Address
- 30 Linwood Avenue Hamburg, Sussex County, New Jersey, 07419 United States
- Coordinates: 41°09′14″N 74°34′27″W﻿ / ﻿41.153849°N 74.574276°W

District information
- Grades: PreK-8
- Superintendent: Kimberly Sigman
- Business administrator: Amanda Weaver
- Schools: 1

Students and staff
- Enrollment: 246 (as of 2024–25)
- Faculty: 30.1 FTEs
- Student–teacher ratio: 8.2:1

Other information
- District Factor Group: DE
- Website: hamburgschool.com
| Ind. | Per pupil | District spending | Rank (*) | K-8 average | %± vs. average |
| 1A | Total Spending | $21,283 | 49 | $18,891 | 12.7% |
| 1 | Budgetary Cost | 18,305 | 57 | 14,159 | 29.3% |
| 2 | Classroom Instruction | 10,862 | 60 | 8,659 | 25.4% |
| 6 | Support Services | 2,475 | 34 | 2,167 | 14.2% |
| 8 | Administrative Cost | 1,978 | 69 | 1,547 | 27.9% |
| 10 | Operations & Maintenance | 2,699 | 59 | 1,612 | 67.4% |
| 13 | Extracurricular Activities | 244 | 53 | 104 | 134.6% |
| 16 | Median Teacher Salary | 64,123 | 61 | 61,136 |
Data from NJDoE 2014 Taxpayers' Guide to Education Spending. *Of K-8 districts with up to 400 students. Lowest spending=1; Highest=71

= Hamburg School District (New Jersey) =

School district in Sussex County, New Jersey, US

The Hamburg School District is a comprehensive community public school district that serves students in pre-kindergarten through eighth grade from Hamburg, in Sussex County, in the U.S. state of New Jersey.

As of the 2024–25 school year, the district, comprised of one school, had an enrollment of 246 students and 30.1 classroom teachers (on an FTE basis), for a student–teacher ratio of 8.2:1.

For ninth through twelfth grades, public school students attend Wallkill Valley Regional High School which also serves students from Franklin, Hardyston Township and Ogdensburg, as part of the Wallkill Valley Regional High School District. As of the 2024–25 school year, the high school had an enrollment of 581 students and 49.4 classroom teachers (on an FTE basis), for a student–teacher ratio of 11.8:1.

==History==
The district had been classified by the New Jersey Department of Education as being in District Factor Group "DE", the fifth-highest of eight groupings. District Factor Groups organize districts statewide to allow comparison by common socioeconomic characteristics of the local districts. From lowest socioeconomic status to highest, the categories are A, B, CD, DE, FG, GH, I and J.

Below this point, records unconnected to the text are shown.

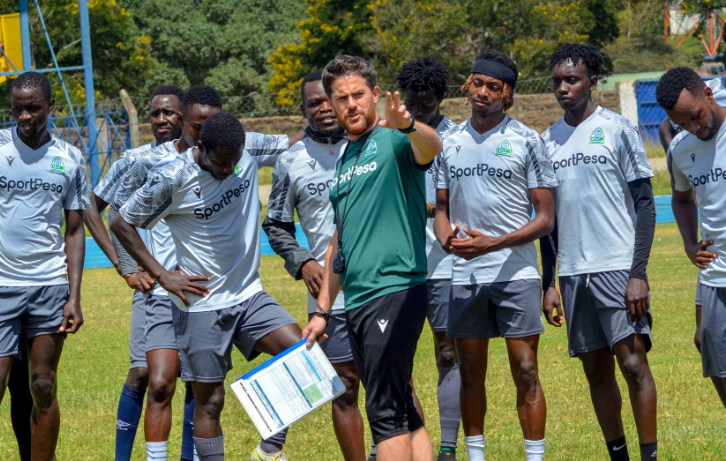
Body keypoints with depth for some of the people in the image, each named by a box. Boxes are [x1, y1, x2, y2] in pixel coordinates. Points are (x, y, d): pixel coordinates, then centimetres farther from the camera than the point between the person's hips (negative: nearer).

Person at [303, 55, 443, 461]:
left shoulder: (392, 140, -4)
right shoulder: (345, 161, 21)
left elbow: (431, 147, -30)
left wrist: (407, 125, -52)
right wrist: (323, 310, 25)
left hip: (394, 291, -9)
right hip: (357, 302, 9)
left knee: (387, 410, -13)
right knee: (402, 410, 10)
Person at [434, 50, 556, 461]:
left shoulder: (526, 140, -2)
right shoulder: (450, 142, 10)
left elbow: (546, 218, -3)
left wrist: (493, 243, -15)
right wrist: (447, 239, -4)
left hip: (515, 270, -4)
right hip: (465, 274, 4)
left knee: (526, 373, -6)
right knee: (471, 373, 9)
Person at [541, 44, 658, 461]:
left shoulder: (617, 129, -1)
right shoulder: (549, 141, 12)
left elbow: (645, 204, -4)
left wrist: (639, 273, -12)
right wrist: (548, 283, 13)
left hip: (618, 266, -5)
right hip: (573, 272, 5)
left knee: (633, 362, -10)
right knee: (597, 370, 6)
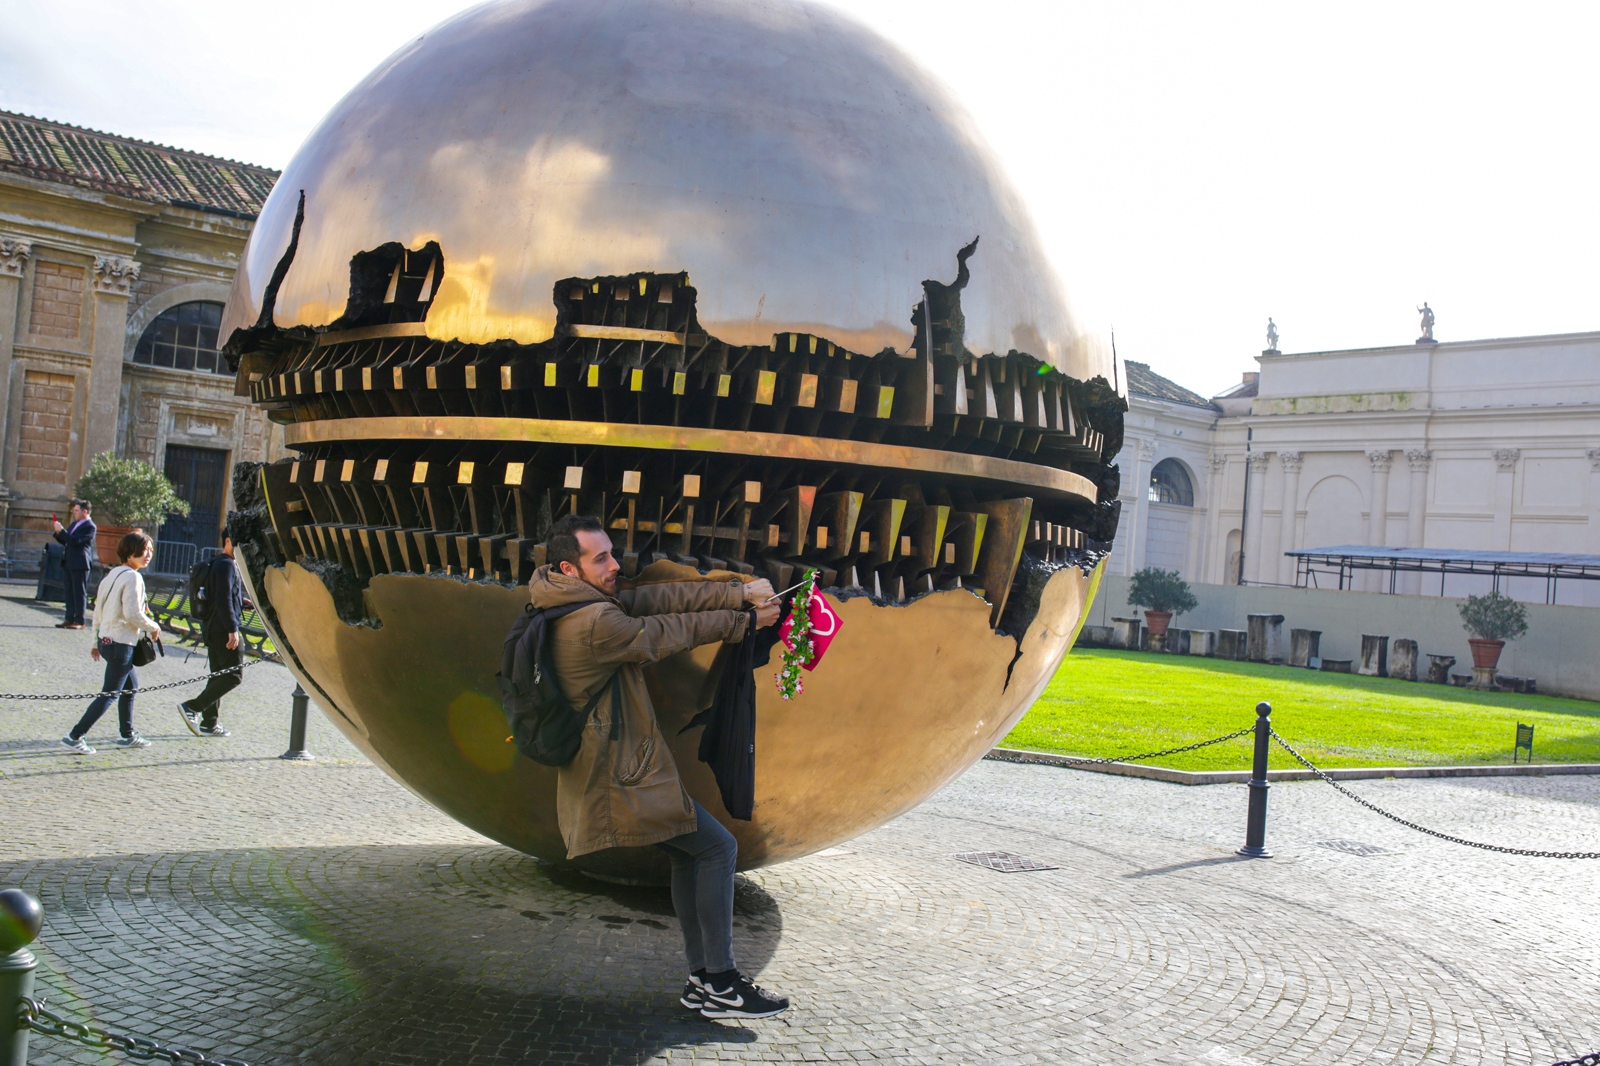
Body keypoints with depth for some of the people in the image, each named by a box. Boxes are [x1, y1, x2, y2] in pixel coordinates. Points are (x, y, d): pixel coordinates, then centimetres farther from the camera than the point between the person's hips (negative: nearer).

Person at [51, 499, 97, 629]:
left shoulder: (89, 526, -13)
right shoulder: (75, 524, 17)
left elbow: (75, 541, -22)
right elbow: (65, 542, 23)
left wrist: (61, 530, -17)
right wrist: (58, 531, 7)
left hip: (80, 564, -10)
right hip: (69, 563, 10)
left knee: (80, 592, -5)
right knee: (70, 592, 11)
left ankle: (79, 621, -1)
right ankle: (70, 619, 15)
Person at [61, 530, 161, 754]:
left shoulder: (112, 574, 10)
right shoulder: (132, 577, -17)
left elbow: (98, 610, 14)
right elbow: (133, 614, -22)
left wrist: (96, 642, 20)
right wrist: (153, 627, -4)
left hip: (106, 640, 10)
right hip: (121, 643, -10)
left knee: (131, 685, 22)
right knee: (110, 694, -4)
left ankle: (127, 735, 31)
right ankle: (74, 737, -4)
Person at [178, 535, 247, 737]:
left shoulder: (219, 564, 18)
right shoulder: (226, 565, -13)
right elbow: (224, 600, -21)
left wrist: (242, 602, 19)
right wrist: (232, 630, -23)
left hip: (212, 628, 10)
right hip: (223, 629, -10)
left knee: (219, 675, 13)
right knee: (232, 676, -8)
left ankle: (209, 723, 16)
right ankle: (192, 707, -12)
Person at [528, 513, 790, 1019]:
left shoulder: (581, 605, 6)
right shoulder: (596, 624, -24)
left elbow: (660, 598, 1)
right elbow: (669, 634, -13)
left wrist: (738, 593, -5)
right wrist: (743, 621, 0)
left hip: (608, 775, 10)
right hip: (623, 781, -10)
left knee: (690, 853, 19)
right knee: (718, 847, -1)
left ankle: (700, 979, 24)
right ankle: (720, 984, 6)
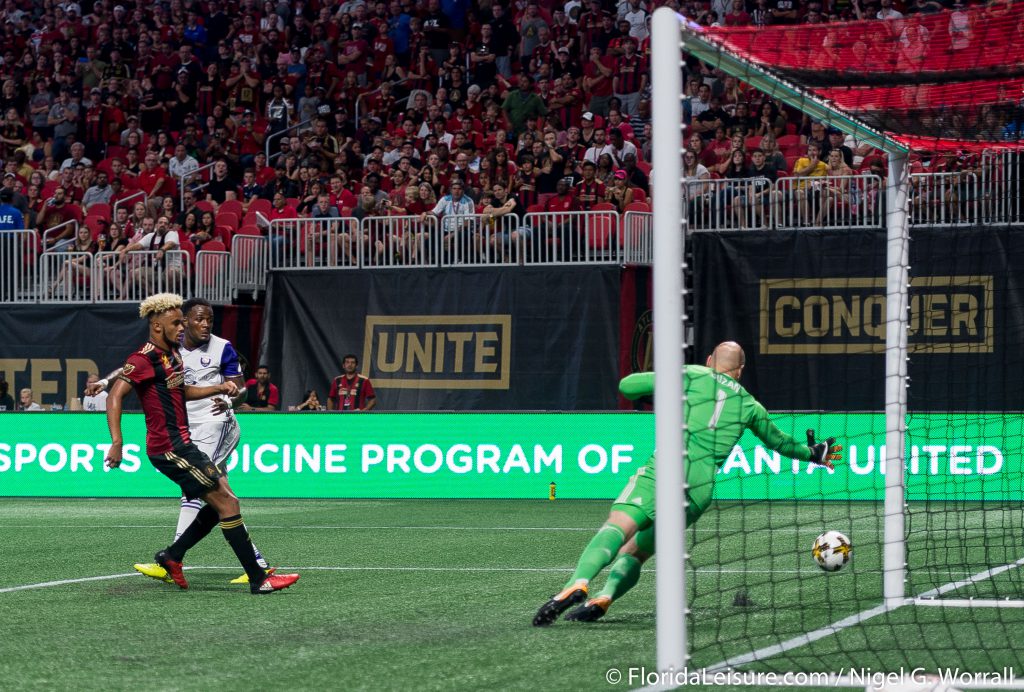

In 2024, the Wallkill Valley district began a regionalization process with its constituent municipalities to consider the formation of a common K–12 district.

==Schools==
Schools in the district (with 2024–25 enrollment data from the National Center for Education Statistics) are:
- Elementary school
- Hamburg School, with 235 students in grades PreK–8

==Administration==
Core members of the district's administration are:
- Kimberly Sigman, superintendent
- Amanda Weaver, business administrator and board secretary

==Board of education==
The district's board of education, comprised of seven members, sets policy and oversees the fiscal and educational operation of the district through its administration. As a Type II school district, the board's trustees are elected directly by voters to serve three-year terms of office on a staggered basis, with two or three seats up for election each year held (since 2012) as part of the November general election. The board appoints a superintendent to oversee the district's day-to-day operations and a business administrator to supervise the business functions of the district.